Ce qui touche dans ce film ?
Six ans après Amoureux de ma femme, Daniel Auteuil a décidé de revenir derrière la caméra, alors qu’il pensait s’arrêter, grâce à sa fille, Nelly qui le produisait avec Hugo Gélin, et qui lui a fait découvrir le blog d’un avocat aujourd’hui disparu, Jean-Yves Moyart, qui exerçait sur la toile sous le pseudo de Maître Mô. Lisant ses posts, il a été interloqué par les histoires de vie et de justice qui s’y dévoilaient. Et Daniel Auteuil souligne ; « « La vérité qui devient une intime conviction, quelque chose d’impalpable. La découverte de ce blog m’a conduit au cœur de l’humanité, dans toute sa force et sa fragilité mêlées. J’ai donc eu envie de faire un film pour raconter cette quête de vérité. Il a vu juste en centrant son histoire sur le cas de Nicolas Milik, ce bon père de famille, peu habitué à s’exprimer en public, à être reconnu dans son humanité et qui est soupçonné du meurtre sa femme.
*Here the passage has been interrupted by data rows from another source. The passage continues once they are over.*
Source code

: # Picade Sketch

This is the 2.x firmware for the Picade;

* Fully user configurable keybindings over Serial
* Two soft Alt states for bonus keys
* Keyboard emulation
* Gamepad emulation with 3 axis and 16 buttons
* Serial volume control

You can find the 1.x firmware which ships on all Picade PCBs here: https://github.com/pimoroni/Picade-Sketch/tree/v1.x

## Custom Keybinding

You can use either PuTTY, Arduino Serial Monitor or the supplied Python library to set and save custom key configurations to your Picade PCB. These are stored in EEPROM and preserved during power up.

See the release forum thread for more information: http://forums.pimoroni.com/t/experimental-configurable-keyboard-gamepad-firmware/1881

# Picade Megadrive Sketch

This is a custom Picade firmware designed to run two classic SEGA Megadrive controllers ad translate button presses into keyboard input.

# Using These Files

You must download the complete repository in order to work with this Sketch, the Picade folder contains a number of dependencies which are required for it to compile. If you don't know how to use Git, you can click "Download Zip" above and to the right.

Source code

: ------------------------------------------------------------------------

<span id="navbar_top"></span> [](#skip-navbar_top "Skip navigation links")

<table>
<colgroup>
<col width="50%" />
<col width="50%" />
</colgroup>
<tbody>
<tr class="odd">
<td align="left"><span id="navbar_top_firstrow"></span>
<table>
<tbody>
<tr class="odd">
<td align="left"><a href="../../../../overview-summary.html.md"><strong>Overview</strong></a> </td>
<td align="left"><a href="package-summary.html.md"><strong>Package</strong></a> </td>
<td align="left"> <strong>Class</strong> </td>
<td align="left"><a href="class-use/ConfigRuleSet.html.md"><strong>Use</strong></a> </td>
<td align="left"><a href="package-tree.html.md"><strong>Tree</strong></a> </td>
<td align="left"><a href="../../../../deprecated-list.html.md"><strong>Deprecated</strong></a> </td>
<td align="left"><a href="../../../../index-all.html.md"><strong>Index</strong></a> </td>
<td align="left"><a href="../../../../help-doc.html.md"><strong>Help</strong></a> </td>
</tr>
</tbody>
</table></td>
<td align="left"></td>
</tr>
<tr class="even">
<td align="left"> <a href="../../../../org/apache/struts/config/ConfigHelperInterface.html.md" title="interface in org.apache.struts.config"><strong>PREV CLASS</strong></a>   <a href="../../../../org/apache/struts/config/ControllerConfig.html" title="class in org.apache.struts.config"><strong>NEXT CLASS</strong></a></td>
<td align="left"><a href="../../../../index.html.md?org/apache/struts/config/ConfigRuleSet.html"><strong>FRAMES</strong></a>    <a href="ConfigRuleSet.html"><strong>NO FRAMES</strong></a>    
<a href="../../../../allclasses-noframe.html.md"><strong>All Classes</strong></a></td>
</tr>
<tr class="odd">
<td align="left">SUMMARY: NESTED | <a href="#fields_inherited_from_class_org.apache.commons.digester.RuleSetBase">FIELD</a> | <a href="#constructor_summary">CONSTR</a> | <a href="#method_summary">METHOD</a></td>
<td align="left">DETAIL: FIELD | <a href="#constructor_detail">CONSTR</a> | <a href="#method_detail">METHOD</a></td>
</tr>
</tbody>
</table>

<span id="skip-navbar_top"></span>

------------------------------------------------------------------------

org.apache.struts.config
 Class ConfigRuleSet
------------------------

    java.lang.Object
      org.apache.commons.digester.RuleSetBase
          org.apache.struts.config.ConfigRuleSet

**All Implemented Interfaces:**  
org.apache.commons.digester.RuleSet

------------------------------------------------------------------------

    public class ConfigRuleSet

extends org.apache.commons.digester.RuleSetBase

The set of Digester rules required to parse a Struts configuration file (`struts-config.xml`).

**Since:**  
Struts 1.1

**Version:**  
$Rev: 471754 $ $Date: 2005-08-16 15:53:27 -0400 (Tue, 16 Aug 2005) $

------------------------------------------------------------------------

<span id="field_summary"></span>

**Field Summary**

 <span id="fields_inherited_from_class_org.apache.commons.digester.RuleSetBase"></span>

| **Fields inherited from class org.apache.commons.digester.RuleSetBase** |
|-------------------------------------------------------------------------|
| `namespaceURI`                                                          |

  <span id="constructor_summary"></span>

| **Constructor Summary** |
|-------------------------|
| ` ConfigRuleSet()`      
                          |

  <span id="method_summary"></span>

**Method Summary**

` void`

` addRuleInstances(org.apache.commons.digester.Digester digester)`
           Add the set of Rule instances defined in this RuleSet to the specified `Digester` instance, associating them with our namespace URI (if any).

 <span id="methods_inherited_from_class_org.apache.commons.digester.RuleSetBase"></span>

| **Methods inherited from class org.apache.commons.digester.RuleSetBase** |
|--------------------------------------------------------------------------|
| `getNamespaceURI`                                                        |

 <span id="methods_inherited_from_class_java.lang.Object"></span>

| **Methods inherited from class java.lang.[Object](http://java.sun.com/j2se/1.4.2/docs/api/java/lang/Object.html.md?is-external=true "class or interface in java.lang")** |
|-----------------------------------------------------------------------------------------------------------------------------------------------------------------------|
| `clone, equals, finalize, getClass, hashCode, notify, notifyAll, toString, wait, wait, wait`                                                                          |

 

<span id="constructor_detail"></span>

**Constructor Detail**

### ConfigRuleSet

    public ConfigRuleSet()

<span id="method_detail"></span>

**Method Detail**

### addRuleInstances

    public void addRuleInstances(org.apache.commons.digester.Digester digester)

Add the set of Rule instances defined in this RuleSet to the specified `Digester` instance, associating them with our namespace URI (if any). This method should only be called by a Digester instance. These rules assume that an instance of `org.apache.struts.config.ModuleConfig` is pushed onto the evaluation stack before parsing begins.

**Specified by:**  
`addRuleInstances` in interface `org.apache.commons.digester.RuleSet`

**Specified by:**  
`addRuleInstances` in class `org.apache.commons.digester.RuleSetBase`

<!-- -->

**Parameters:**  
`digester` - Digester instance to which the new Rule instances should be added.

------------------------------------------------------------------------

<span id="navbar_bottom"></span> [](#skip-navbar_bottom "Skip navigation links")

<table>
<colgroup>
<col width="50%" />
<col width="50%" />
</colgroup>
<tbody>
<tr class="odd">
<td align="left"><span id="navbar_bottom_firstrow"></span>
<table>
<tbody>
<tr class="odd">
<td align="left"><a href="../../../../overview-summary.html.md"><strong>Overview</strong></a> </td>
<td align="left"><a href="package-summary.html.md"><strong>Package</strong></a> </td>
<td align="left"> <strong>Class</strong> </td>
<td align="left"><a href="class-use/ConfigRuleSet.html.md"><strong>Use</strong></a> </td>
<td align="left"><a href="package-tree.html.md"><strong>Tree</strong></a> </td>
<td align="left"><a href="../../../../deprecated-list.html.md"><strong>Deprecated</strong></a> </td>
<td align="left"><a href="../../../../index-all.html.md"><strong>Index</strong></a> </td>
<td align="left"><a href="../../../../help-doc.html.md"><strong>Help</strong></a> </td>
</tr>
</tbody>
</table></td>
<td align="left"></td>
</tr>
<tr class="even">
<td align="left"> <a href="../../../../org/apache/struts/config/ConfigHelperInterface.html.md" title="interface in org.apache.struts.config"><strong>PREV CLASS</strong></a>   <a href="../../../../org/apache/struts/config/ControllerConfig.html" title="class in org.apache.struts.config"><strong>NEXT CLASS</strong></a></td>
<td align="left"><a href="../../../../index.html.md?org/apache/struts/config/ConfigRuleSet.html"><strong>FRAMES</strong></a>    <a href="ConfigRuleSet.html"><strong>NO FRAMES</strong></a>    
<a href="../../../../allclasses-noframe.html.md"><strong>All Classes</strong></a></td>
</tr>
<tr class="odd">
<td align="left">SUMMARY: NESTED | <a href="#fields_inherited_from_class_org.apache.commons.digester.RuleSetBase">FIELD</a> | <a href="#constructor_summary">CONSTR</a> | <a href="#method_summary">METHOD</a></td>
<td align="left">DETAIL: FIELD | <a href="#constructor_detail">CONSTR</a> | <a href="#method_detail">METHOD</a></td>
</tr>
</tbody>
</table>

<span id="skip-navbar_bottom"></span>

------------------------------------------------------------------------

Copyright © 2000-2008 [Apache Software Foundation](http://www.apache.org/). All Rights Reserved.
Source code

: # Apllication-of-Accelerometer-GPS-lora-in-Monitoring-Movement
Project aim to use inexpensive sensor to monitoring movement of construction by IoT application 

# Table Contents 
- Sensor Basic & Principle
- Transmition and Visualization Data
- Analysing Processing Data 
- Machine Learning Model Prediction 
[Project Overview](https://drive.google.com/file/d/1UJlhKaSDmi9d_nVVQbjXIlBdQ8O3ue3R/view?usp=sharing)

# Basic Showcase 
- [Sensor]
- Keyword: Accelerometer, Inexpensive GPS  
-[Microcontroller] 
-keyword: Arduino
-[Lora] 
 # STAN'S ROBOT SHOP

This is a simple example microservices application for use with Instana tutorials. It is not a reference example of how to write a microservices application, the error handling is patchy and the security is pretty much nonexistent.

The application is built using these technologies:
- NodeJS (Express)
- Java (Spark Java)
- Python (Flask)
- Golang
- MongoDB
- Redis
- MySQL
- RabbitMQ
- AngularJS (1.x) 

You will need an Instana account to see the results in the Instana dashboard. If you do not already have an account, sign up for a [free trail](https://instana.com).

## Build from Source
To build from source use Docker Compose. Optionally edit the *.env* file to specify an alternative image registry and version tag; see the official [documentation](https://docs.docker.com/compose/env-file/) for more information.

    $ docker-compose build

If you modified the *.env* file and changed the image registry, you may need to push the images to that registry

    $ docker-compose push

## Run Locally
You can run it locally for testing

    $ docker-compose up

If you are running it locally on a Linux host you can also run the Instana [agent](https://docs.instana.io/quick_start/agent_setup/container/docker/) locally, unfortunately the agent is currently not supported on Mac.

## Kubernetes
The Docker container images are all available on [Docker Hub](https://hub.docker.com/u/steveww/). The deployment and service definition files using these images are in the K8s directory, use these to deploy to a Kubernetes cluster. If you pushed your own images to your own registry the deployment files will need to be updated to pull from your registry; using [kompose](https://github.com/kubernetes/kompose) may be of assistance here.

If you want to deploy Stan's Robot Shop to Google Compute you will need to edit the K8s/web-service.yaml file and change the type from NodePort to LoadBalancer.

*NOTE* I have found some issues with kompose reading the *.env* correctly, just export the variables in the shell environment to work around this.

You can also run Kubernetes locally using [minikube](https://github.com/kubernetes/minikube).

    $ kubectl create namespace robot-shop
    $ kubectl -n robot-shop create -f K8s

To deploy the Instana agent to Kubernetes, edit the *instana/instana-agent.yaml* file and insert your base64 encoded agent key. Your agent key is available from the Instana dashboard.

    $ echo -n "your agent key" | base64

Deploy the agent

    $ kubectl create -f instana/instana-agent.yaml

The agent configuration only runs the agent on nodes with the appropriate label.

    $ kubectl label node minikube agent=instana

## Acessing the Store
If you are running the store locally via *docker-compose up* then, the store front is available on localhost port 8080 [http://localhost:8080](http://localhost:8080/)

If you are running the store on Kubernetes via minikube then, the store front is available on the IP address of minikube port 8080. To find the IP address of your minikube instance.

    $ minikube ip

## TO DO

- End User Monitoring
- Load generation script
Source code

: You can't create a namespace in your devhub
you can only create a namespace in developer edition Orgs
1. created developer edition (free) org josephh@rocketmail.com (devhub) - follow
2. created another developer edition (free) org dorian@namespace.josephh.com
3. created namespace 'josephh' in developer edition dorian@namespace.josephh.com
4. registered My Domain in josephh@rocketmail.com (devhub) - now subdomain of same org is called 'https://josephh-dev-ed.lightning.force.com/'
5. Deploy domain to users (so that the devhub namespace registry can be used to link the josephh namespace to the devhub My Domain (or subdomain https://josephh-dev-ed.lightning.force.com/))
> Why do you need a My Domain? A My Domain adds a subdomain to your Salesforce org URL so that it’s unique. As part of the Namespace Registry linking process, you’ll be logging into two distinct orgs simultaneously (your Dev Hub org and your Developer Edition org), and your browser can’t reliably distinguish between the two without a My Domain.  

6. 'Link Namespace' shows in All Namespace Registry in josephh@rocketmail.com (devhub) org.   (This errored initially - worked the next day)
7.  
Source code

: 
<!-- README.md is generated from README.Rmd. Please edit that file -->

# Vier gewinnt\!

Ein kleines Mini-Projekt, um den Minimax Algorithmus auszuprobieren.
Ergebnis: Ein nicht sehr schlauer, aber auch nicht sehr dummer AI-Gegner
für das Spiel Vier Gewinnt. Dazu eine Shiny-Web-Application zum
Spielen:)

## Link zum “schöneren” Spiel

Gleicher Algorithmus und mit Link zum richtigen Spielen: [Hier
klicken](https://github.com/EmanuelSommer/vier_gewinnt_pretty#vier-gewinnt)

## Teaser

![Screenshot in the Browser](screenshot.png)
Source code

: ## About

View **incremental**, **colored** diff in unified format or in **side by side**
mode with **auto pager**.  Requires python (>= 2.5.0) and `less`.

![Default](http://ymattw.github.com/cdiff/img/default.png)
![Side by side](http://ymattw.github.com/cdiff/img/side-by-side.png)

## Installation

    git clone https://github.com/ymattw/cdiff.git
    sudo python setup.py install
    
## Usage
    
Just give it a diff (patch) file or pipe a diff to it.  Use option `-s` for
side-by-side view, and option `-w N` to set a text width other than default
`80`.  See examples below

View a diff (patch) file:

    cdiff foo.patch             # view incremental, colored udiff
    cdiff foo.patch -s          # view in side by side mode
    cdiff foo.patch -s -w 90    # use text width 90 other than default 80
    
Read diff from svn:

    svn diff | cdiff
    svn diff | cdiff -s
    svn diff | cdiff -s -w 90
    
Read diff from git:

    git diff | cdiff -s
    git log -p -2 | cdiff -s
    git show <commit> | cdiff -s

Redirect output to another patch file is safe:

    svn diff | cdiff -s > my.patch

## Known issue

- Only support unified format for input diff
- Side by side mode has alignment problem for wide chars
Décrivant avec une grande précision tout le système judiciaire, et sans jamais tomber dans la démonstration, Daniel Auteuil se place au plus près de l’humain dans ce récit nourri d’ambiguïté et qui, jusqu’à son terme, entretient le mystère sur la culpabilité ou non de Nicolas Milik. Et il filme notamment la tension très dure qui domine dans un prétoire où la vérité et le mensonge sont en permanence au cœur des débats. Des séquences servies par la photographie impeccable de Jean-François Hensgens.